*Assignment:*
The output has to be the full set of records, reproduced exactly, minus any picture.
*** Input data Section Begins ***
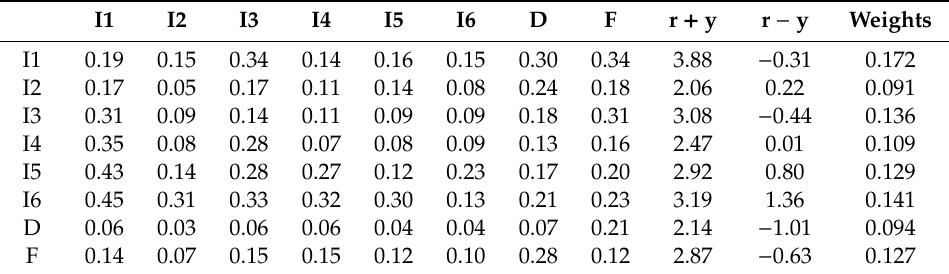
Table 3. Total relation matrix and impact-relation degrees of factors.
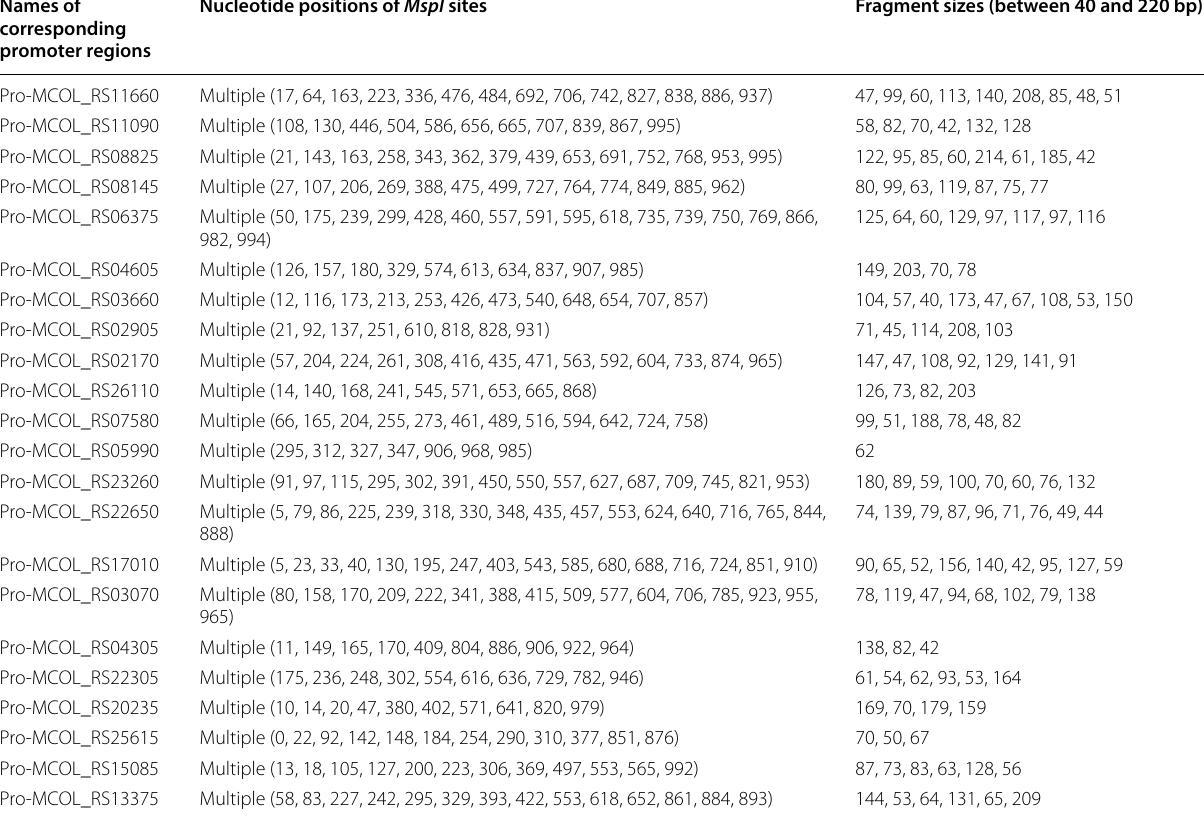
Table 4 Determination of MspI sites and fragment sizes for promoter regions Names of Nucleotide positions of MspI sites Fragment sizes (between 40 and 220 corresponding promoter regions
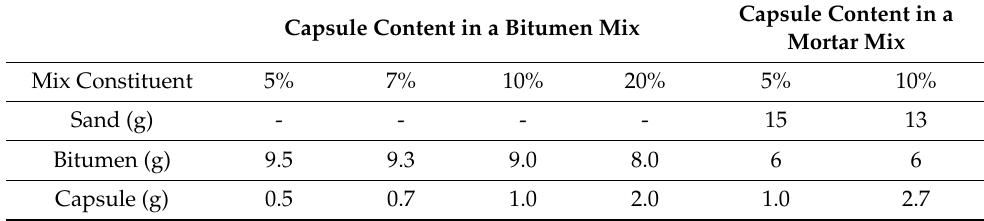
Figure 3. Bitumen ITS test specimen: ( a ) Struers FixiForm 30 mm diameter, ( b ) specimen prepared in the mould, ( c ) test specimen, and ( d ) ITS test set up. Table 1. Bitumen and mortar ITS test specimen mix.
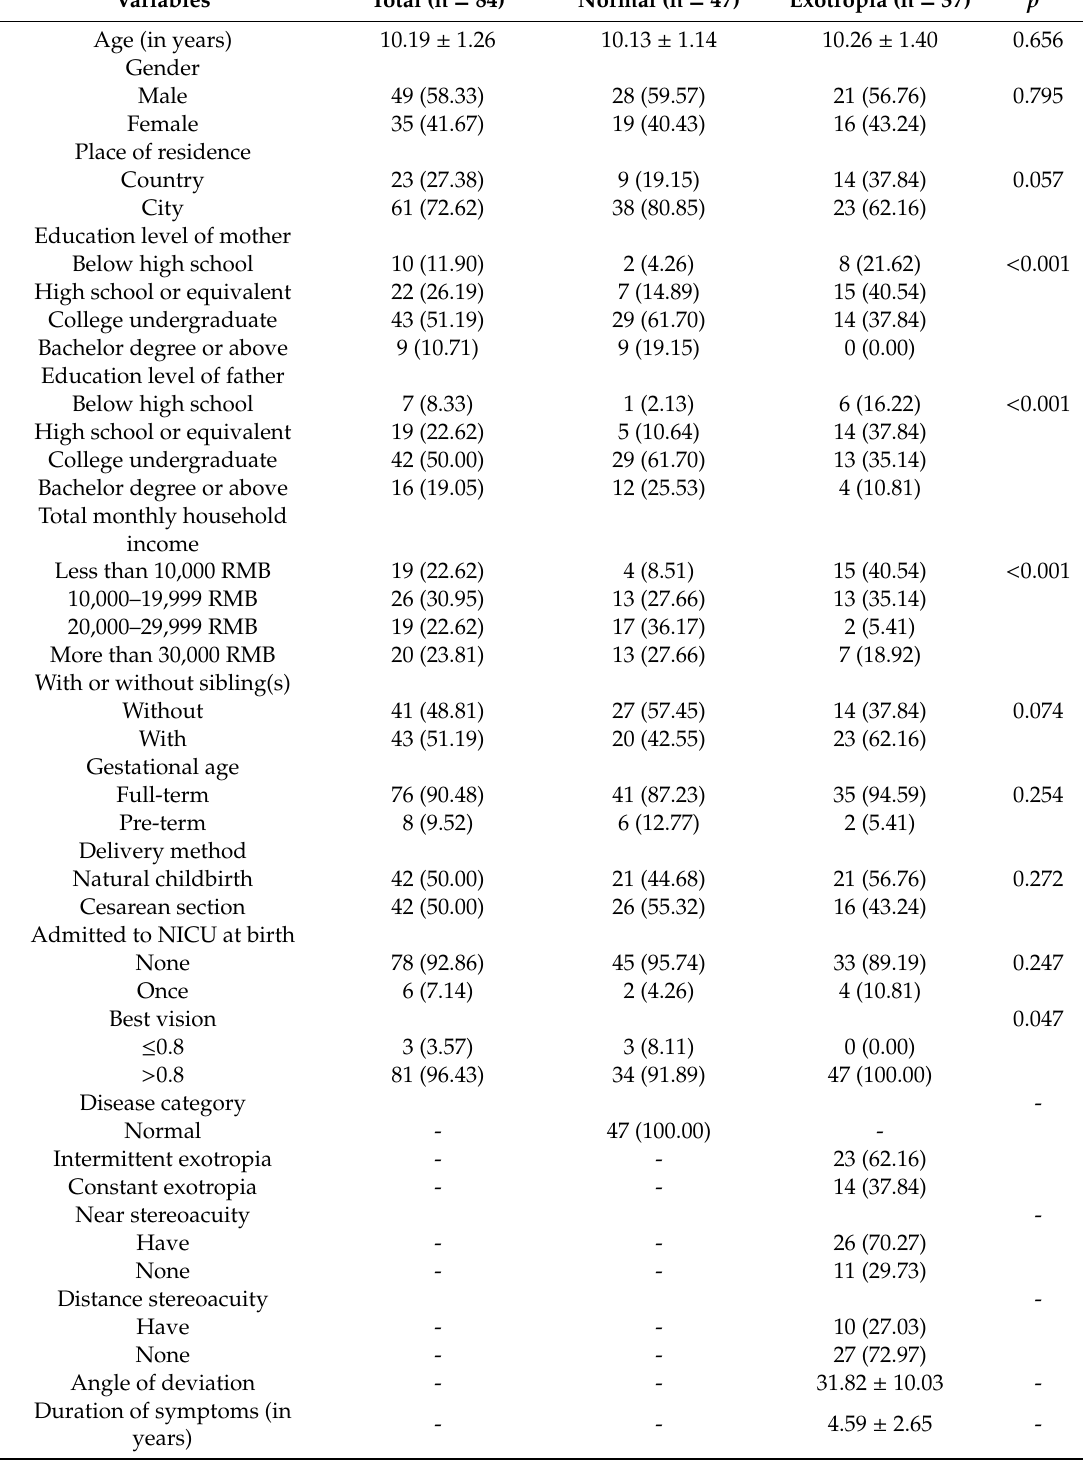
Table 1. Demographic and baseline clinical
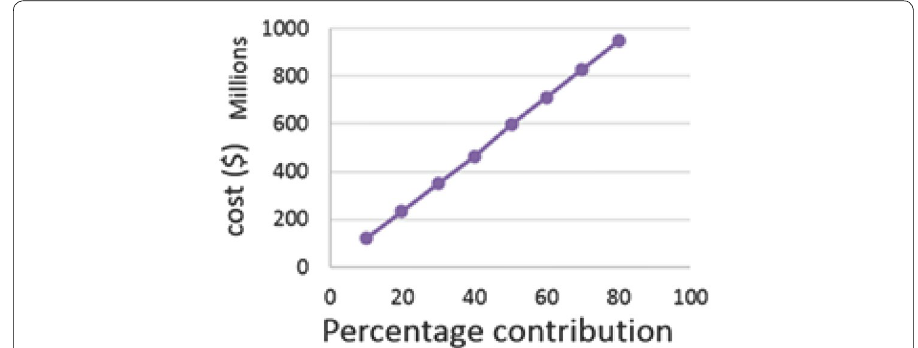
Fig. 9 Cost versus percentage contribution of geothermal energy to the total energy demand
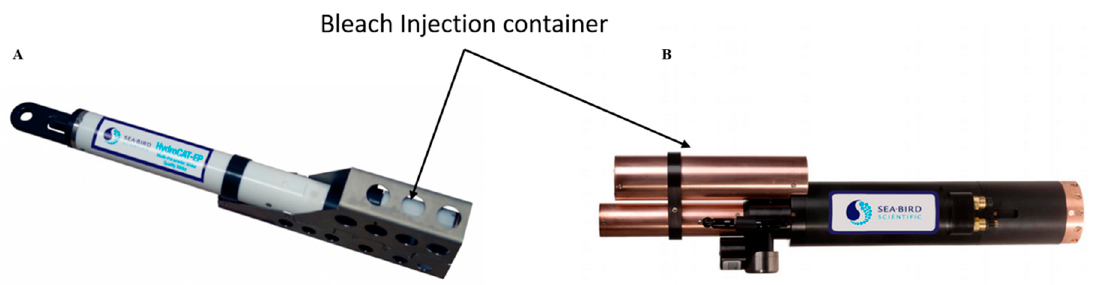
Figure 4. Bleach Injection container. ( A ) HydroCAT-EP, Sea-Bird Scientific [45]; ( B ) Water Quality Monitor (WQM) Wet-Labs and Sea-Bird Scientific sensor [50] (reproduced with permission of Sea-Bird Scientific, Bellevue, WA,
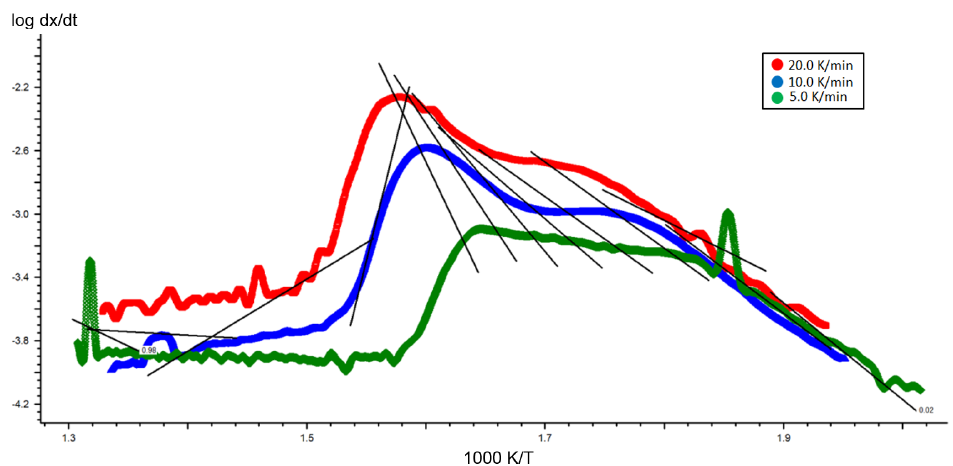
Figure A1. Log dx/dt graph as a function of temperature reverse using the Friedman method for Miscanthus.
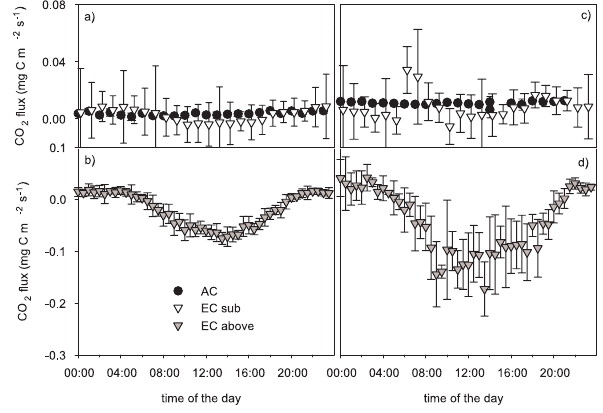
Fig. 4. Daily time course of CO 2 fluxes at the drained peat- land pine forest measured with automatic chambers (AC) and sub- canopy eddy covariance (EC sub) (a), (c) and above canopy eddy covariance (EC above) (b), (d) during a cold period in 30 April– 10 May 2007 (a), (b) and a warm period in 5–15 June 2007 (c), (d). Dots represent median values for each hour (AC, EC sub) or half hour (EC above) over the 10-day period. Error bars represent standard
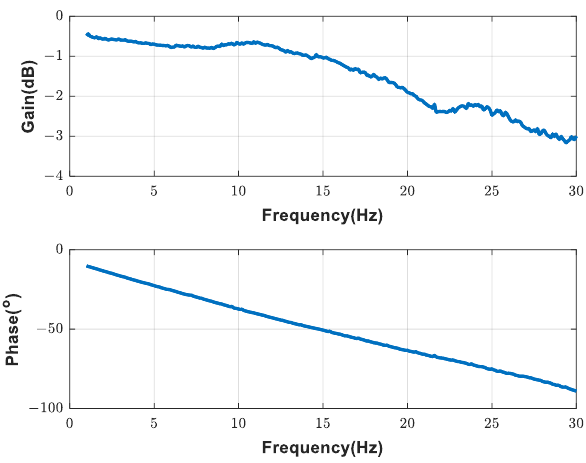
Figure 11. Experimental FRF of the actuator system.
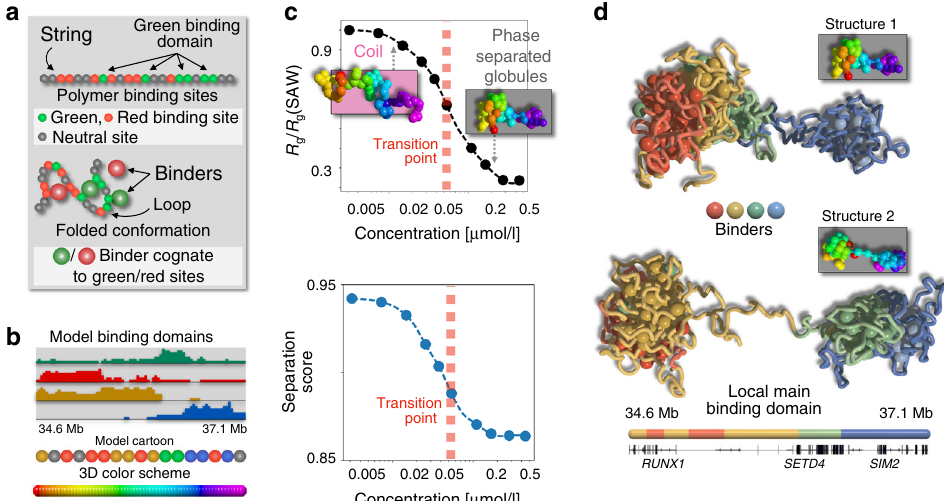
Fig. 1 The model phase transition from a coil to a globule phase separated state. a Cartoon of the Strings and Binders (SBS) polymer model of chromatin showing the speci fi c binding sites along the chain (top) and a 3D conformation of the system folded by the action of cognate binders (bottom). b The SBS model of the studied chr21:34.6-37.1 Mb locus in human HCT116 cells has four types of binding sites, forming four binding domains each represented with a different color. Their genomic location and abundance are shown. A cartoon is sketched (bottom) of the model polymer chain and the color scheme used in the 3D representations in c ). c Upon increasing the binder concentration, the model has a phase transition from a coil to a globule phase separated state, a more condensed structure made of partially separated globules, as signaled by a sharp decrease of the system order parameters, respectively the equilibrium gyration radius R g (top) and average separation score (bottom). d The intrinsic degeneracy of the globule phase separated state, enhanced by the overlapping genomic organization of the binding domains, corresponds to a variety of 3D conformations: two structures are shown where, for example, the green binding domain collapses respectively onto the brown and the blue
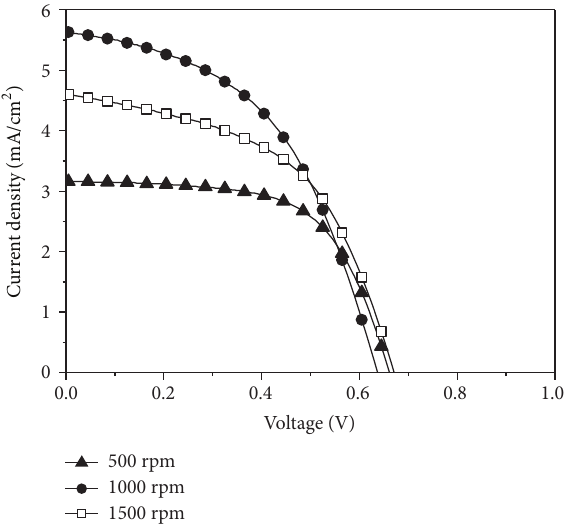
Figure 9: Lifetime of electrons of DSSCs sensitized by chlorophyll, anthocyanin, and cocktail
*** Input data Section Ends ***
*Exercise response:*
Table 3. Total relation matrix and impact-relation degrees of factors.
Table 4 Determination of MspI sites and fragment sizes for promoter regions Names of Nucleotide positions of MspI sites Fragment sizes (between 40 and 220 corresponding promoter regions
Figure 3. Bitumen ITS test specimen: ( a ) Struers FixiForm 30 mm diameter, ( b ) specimen prepared in the mould, ( c ) test specimen, and ( d ) ITS test set up. Table 1. Bitumen and mortar ITS test specimen mix.
Table 1. Demographic and baseline clinical
Fig. 9 Cost versus percentage contribution of geothermal energy to the total energy demand
Figure 4. Bleach Injection container. ( A ) HydroCAT-EP, Sea-Bird Scientific [45]; ( B ) Water Quality Monitor (WQM) Wet-Labs and Sea-Bird Scientific sensor [50] (reproduced with permission of Sea-Bird Scientific, Bellevue, WA,
Figure A1. Log dx/dt graph as a function of temperature reverse using the Friedman method for Miscanthus.
Fig. 4. Daily time course of CO 2 fluxes at the drained peat- land pine forest measured with automatic chambers (AC) and sub- canopy eddy covariance (EC sub) (a), (c) and above canopy eddy covariance (EC above) (b), (d) during a cold period in 30 April– 10 May 2007 (a), (b) and a warm period in 5–15 June 2007 (c), (d). Dots represent median values for each hour (AC, EC sub) or half hour (EC above) over the 10-day period. Error bars represent standard
Figure 11. Experimental FRF of the actuator system.
Fig. 1 The model phase transition from a coil to a globule phase separated state. a Cartoon of the Strings and Binders (SBS) polymer model of chromatin showing the speci fi c binding sites along the chain (top) and a 3D conformation of the system folded by the action of cognate binders (bottom). b The SBS model of the studied chr21:34.6-37.1 Mb locus in human HCT116 cells has four types of binding sites, forming four binding domains each represented with a different color. Their genomic location and abundance are shown. A cartoon is sketched (bottom) of the model polymer chain and the color scheme used in the 3D representations in c ). c Upon increasing the binder concentration, the model has a phase transition from a coil to a globule phase separated state, a more condensed structure made of partially separated globules, as signaled by a sharp decrease of the system order parameters, respectively the equilibrium gyration radius R g (top) and average separation score (bottom). d The intrinsic degeneracy of the globule phase separated state, enhanced by the overlapping genomic organization of the binding domains, corresponds to a variety of 3D conformations: two structures are shown where, for example, the green binding domain collapses respectively onto the brown and the blue
Figure 9: Lifetime of electrons of DSSCs sensitized by chlorophyll, anthocyanin, and cocktail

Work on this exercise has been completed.